In this task, you will complete the coord_grad_descent function in task.py file. Make sure to write efficient code for this task (i.e 2000 iterations should take less than a min) for doing a fast cross validation. You are free to change the default parameter max_iter as you wish (as long as it passes autograder). To test your code, run the following command.

python3 autograder.py 4

Task 5: Observations (2 Marks)

In this task, answer the following question.
Is there something unusual with the solution of Lasso compared to the Ridge? Explain why such a thing would happen? Is using lasso advantageous compared to ridge. How?

Submission

You are expected to work on this assignment by yourself.

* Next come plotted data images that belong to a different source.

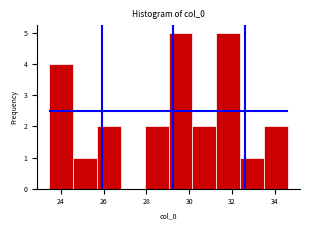

Reading left to right, list every bar in this chart as the range it spans on the x-axis followed by its height. Neither the bar edges nor the heights are printed on the chart, so give them approximately, as read against the axes.

23.4 to 24.6: 4
24.6 to 25.6: 1
25.6 to 26.8: 2
26.8 to 28.0: 0
28.0 to 29.0: 2
29.0 to 30.2: 5
30.2 to 31.2: 2
31.2 to 32.4: 5
32.4 to 33.6: 1
33.6 to 34.6: 2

You may not consult with your classmates or anybody else about their solutions. You are also not to look at solutions to this assignment or related ones on the Internet. You are allowed to use resources on the Internet for programming (say to understand a particular command or a data structure), and also to understand concepts (so a Wikipedia page or someone's lecture notes or a textbook can certainly be consulted). However, you must list every resource you have consulted or used in a file named references.txt, explaining exactly how the resource was used. Failure to list all your sources will be considered an academic violation.

In task.py, you will have to fill out functions for all the tasks specified.
In observations.txt, you will report the parameters (learning rate, max_iteration, lambda used) for both lasso and ridge that was used to obtain your min SSE on test data. Also, explain the plots and make sure to answer the Task 5 completely here.
Also, submit the kfold cross validation plots ridge_kfoldcv.png and lasso_kfoldcv.png.

Remember to test your solution before submission using the autograder provided.

python3 autograder.py [task_num]

where task_num can be one of {1,2,3,4, all}.

Place these four files (and additionally references.txt) in a directory (la-5-rollno), and compress it to be la5-rollno.tar.gz where rollno is your roll number (say 12345678, then Final compressed file would be la5-12345678.tar.gz) and upload it on Moodle under Lab Assignment 5.